• [Zadanie do wykonania]
Dopisz dalszą część artykułu o wtargnięciu aktywistów Palestine Action do bazy RAF Brize Norton, zaczynając zaraz po jego ostatnim zdaniu.

• [Fragment dokumentu]
⁂
Przyjechali hulajnogami i zniszczyli 2 samoloty. Wszystko nagrali

konto.spidersweb.pl 4 godzin temu

Do niecodziennego incydentu w największej brytyjskiej bazie wojskowej RAF Brize Norton. Dwójka aktywistów z grupy wspierającej Palestynę wdarła się na teren obiektu i zniszczyła dwie latające cysterny należące do Royal Air Force.

Jak podaje grupa Palestine Action, aktywiści dostali się na teren ściśle chronionej bazy RAF Brize Norton na… elektrycznych hulajnogach. Ich celem były dwa strategiczne samoloty RAF Voyager – maszyny pełniące funkcje transportowe i latających tankowców.

Aktywiści rozpylili czerwoną farbę na silnikach, co miało symbolicznie przedstawiać „palestyńską krew”. Później mieli używać łomów, by wyrządzić dalsze szkody. Aktywiści rozlali też farbę na pasie startowym i – co najbardziej zaskakujące – zdołali opuścić teren bazy bez natychmiastowego zatrzymania.
⁂
• [Surowe dane]

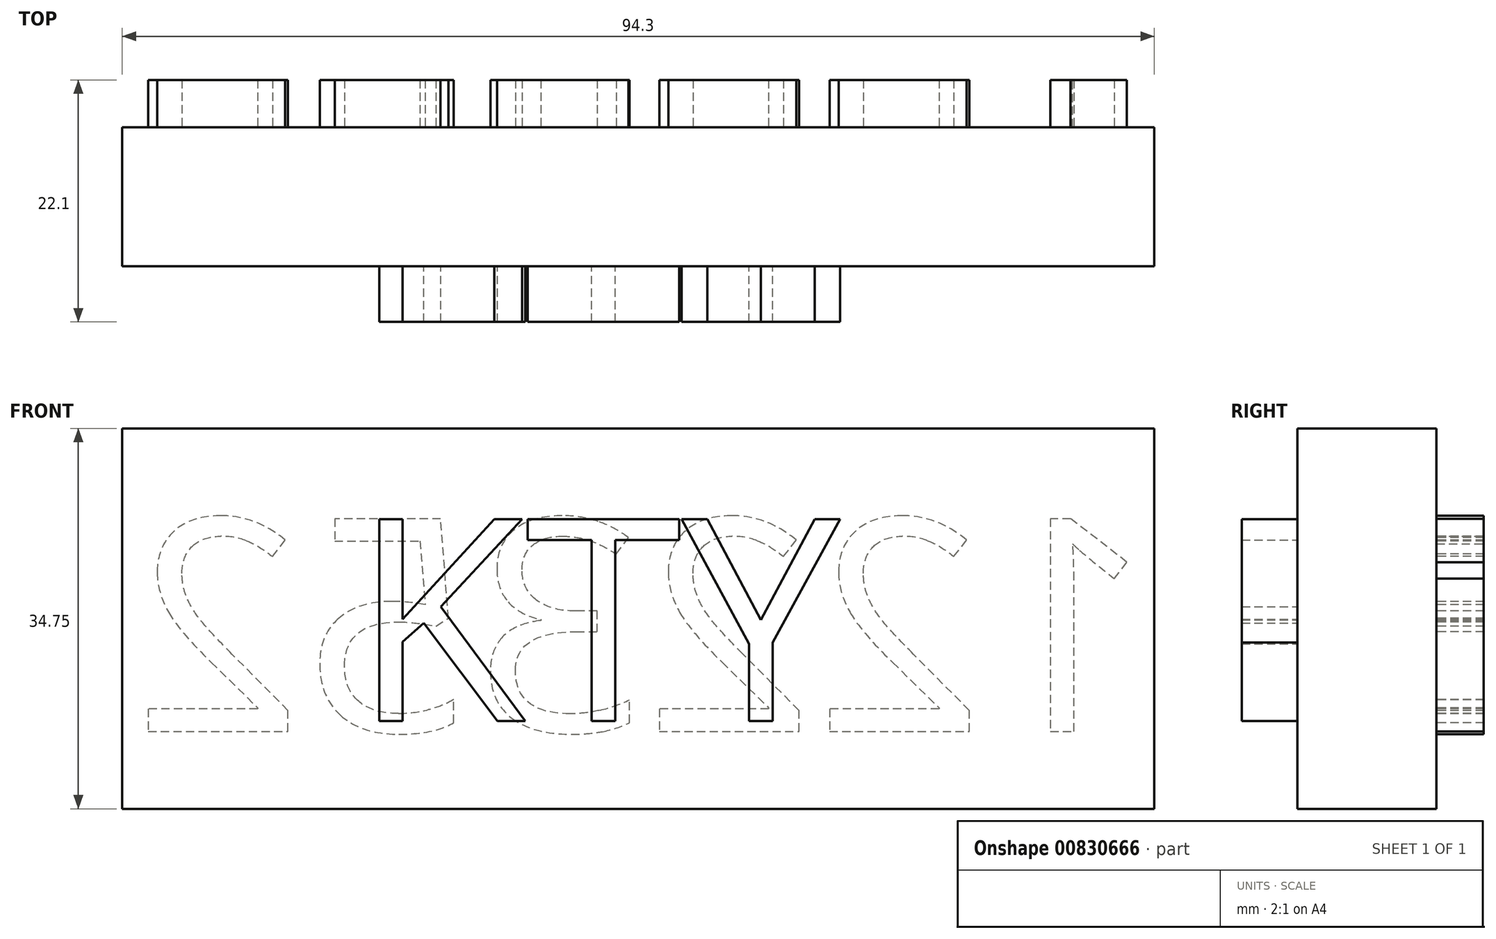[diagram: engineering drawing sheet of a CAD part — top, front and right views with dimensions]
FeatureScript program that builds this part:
⁂
• [Wynik zadania]
Choć szczegóły incydentu są wciąż badane, szkody już teraz oceniane są jako poważne. RAF Voyager to maszyna o wartości ponad 100 mln funtów za sztukę. Uszkodzenie dwóch takich samolotów oznacza miliony strat, ale też potencjalne zakłócenie brytyjskich operacji wojskowych na Bliskim Wschodzie.

Akcja i kompromitacja

Grupa Palestine Action twierdzi, iż ich celem była bezpośrednia interwencja w brytyjskie wsparcie dla działań Izraela w Strefie Gazy. Ich zdaniem to właśnie z Brize Norton startują samoloty wspierające izraelskie operacje zbrojne, a deaktywacja dwóch Voyagerów miała „zapobiec zbrodniom przeciwko narodowi palestyńskiemu”.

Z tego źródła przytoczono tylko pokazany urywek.